Over the past decade, there has been a big shift in how people perceive the workplace. In this episode, Sabine Ehm and Roel Stroeken discuss this evolution in mindset and how it’s changing the employee experience.
Meet the guest
Roel Stroeken is the Head of Real Estate for the EMEA (Europe, Middle East, Africa) region of Philips. Philips is broken into many sectors, with 650 locations globally. Roel and his team are in charge of facility management, project management, strategy and innovation, mergers and acquisitions, and disposal of unneeded lands for roughly 50% of the company’s portfolio.
Managing a workforce of 40,000 people takes a deep understanding of human behavior. Luckily, with a degree in Hotel Management, Roel knows a thing or two about hospitality. The following clips provide more insight into Roel’s perspective on what keeps employees happy, and what the office of the future will look like.
“In modern days, you see a trend that real estate is shifting towards reporting to the HR [departments].” – Roel Stroeken
Traditionally, CRE managers reported to finance departments headed by CFO’s. Consequently, only money and space optimization mattered. In the past several years, large companies have started to take a broader look at the KPIs used in measuring successful real estate ventures. If a happy employee means higher output, this metric should be included in strategy planning.
Philips performs globally-recognized wellness studies before, during, and after new workplace developments. In this episode, Roel speaks about the metrics they track that go beyond the dollar amount.
“The true value of the company are its people, and we need to take care of them. But, due to some strategic decisions, we have organized ourselves as companies slightly different. ” – Roel Stroeken
Roel’s main focus is always bettering the employee experience for the entire Philips team. Figuring out the best way to provide support and incentives is at the top of his list – this requires technical changes. Surprisingly to some, providing more space doesn’t always translate into higher employee satisfaction. In fact, over the next few years, Roel’s focus will be on footprint reduction. In other words, consolidation of key locations.
“If we manage [the] occupancy [of our] buildings better, then it improves our desk-people ratio. People find it much more energizing to come into work because it’s not too crowded. ” – Roel Stroeken
Throughout the pandemic, employees have learned how to work from home. As a result, they also understand the value that comes with it. This means that if Philips wants them back in the office, there will have to be strong incentives.
Workers go into the office to connect, challenge each other, and co-create. So, Roel suggests offices of the future will function more like conference centers: coworking spaces, luxurious food options, and various tools. “Hospitality and experience are keywords for the office of the future.”
“I do believe that this is going to be a crucial aspect for success of workplaces: to actually include employees much more, and make them aware of their behaviors, because I think a lot of things [happen subconsciously]” – Sabine Ehm
Managing employee experience will help improve optimization, too.

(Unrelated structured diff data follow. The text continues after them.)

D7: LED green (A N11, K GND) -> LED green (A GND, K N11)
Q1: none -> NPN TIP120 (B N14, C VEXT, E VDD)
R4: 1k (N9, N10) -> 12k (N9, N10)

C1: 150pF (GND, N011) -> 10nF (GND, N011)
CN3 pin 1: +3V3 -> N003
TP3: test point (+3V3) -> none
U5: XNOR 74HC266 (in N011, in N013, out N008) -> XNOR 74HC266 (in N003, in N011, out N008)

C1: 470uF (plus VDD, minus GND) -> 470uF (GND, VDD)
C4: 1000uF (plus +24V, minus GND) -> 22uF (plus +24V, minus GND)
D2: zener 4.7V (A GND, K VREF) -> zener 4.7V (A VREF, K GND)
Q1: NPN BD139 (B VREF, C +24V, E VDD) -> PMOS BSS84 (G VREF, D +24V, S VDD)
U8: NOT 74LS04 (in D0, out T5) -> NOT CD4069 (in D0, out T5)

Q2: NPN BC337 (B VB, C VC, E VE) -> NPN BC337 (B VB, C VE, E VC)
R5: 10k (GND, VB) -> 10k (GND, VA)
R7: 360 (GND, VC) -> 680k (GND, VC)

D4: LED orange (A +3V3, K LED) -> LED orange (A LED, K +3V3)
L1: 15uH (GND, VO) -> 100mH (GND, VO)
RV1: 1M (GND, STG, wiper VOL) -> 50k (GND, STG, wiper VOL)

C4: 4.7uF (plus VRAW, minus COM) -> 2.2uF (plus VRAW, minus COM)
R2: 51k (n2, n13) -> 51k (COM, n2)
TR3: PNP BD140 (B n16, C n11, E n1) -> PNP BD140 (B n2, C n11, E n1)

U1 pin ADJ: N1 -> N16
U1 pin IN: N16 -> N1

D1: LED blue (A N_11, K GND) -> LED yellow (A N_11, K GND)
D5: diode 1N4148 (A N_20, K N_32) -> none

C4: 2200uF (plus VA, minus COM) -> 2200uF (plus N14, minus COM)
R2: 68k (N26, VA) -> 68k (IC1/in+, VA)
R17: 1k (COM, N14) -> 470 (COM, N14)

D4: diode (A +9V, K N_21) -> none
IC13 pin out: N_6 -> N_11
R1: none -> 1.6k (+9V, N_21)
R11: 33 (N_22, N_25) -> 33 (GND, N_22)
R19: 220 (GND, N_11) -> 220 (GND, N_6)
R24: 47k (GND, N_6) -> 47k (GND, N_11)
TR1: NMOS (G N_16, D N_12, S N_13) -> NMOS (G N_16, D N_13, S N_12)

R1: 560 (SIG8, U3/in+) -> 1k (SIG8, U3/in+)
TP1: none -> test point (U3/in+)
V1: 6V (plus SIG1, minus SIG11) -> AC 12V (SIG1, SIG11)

If workers understand their behaviors better, they can plan ahead accordingly. Sabine and Roel look at a scenario of booking meeting rooms when overall occupancy is lower. This can create a better experience for not only those attending, but for those in the office when the meeting would have naturally been booked. Giving workers insight into CRE choices can help create a ripple effect of workplace satisfaction. This can lead them to start making optimized choices independently.
“[Post-COVID] we really have an excellent opportunity, because there’s momentum to take people by the hand and lead them to a slight change, how to use the office environment. I think that can lead them to a much better office experience”. – Roel Stroeken
To have a lasting, successful company, you need happy employees. Roel’s top goal is to create environments that optimize expenditure without under-providing for Philips workers. Leaning on HR KPIs and gathering data beyond dollar amounts will help improve this balance. As well, bringing in people from the front-line will push this movement. Workers will understand CRE choices and can make conscious choices to improve their experiences, too.